#### DOCUMENT EXTRACT:
In a hearing that extended well beyond the initial one-hour limit, the justices once again were divided on whether the plan the University of Texas at Austin uses when admitting students — which considers race as one of many factors for a portion of new admissions — is constitutional.

“What’s wrong with this plan if need is put aside?” a skeptical Justice Sonia Sotomayor asked Bert Rein, the lawyer for Abigail Fisher, the white student who was denied admission to the university under a scheme that she claims violates the Constitution.

By “need,” Sotomayor meant the need for diversity, which the court has deemed acceptable as a matter of constitutional principle. She seemed to want a commitment on whether this should remain the benchmark.

Sotomayor and her liberal colleagues, Ruth Bader Ginsburg and Stephen Breyer, posed tough questions of Rein and reflected on how the court’s own pronouncements on affirmative action seem to undermine Fisher’s case. (Justice Elena Kagan recused herself due to her involvement with the case when she was solicitor general.)

Stored items
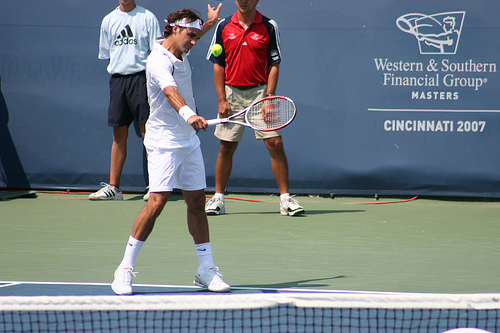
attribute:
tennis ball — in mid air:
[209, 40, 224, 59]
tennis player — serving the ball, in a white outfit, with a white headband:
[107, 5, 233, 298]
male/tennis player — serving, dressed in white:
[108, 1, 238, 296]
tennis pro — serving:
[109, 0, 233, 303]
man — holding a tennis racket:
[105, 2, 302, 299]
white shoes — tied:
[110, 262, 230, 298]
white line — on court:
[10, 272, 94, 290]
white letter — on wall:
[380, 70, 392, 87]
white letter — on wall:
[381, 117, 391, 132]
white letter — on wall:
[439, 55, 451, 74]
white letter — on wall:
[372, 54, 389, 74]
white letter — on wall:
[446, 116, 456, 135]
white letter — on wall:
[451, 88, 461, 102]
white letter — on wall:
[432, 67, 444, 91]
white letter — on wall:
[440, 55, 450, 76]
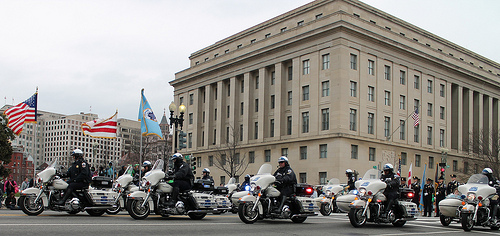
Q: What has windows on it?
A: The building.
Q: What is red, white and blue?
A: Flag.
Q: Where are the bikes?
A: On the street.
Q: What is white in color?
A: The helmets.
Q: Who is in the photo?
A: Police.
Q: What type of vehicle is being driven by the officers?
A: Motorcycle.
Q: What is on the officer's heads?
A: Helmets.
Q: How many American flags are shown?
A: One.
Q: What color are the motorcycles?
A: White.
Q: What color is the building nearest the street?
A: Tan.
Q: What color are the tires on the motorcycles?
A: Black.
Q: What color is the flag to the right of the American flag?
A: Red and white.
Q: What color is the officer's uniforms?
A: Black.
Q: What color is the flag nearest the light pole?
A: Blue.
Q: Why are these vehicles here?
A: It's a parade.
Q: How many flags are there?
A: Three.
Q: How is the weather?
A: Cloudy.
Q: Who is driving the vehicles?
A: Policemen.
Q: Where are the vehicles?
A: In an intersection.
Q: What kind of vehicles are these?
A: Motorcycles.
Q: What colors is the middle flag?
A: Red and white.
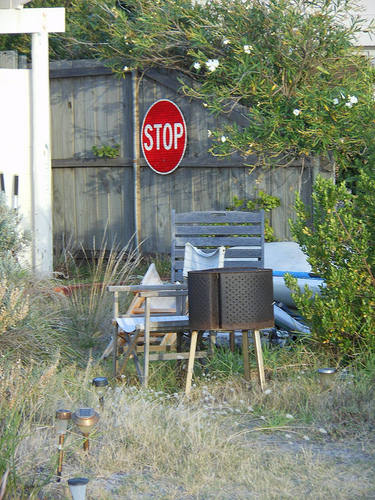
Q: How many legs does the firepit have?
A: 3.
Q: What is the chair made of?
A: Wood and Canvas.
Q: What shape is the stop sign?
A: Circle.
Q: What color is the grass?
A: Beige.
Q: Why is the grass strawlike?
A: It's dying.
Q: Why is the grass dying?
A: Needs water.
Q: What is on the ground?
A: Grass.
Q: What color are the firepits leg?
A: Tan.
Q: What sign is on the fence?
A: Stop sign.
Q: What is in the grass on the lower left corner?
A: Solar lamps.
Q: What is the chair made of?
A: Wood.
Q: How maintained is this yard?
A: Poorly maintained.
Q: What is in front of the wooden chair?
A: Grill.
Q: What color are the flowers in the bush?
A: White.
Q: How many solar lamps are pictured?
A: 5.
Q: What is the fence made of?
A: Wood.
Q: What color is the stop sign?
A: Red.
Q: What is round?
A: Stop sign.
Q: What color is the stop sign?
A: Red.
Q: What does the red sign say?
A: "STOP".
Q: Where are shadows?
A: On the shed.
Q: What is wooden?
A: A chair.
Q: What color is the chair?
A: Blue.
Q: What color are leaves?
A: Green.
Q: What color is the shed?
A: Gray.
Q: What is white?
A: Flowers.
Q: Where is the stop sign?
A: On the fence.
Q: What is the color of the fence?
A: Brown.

#### GIVEN REQUEST:
Output the stretch of the hearing excerpt from "In a hearing" through "violates the Constitution.", word for word. Please work from the hearing excerpt alone and not from the rows.

#### RIGHT ANSWER:
In a hearing that extended well beyond the initial one-hour limit, the justices once again were divided on whether the plan the University of Texas at Austin uses when admitting students — which considers race as one of many factors for a portion of new admissions — is constitutional.

“What’s wrong with this plan if need is put aside?” a skeptical Justice Sonia Sotomayor asked Bert Rein, the lawyer for Abigail Fisher, the white student who was denied admission to the university under a scheme that she claims violates the Constitution.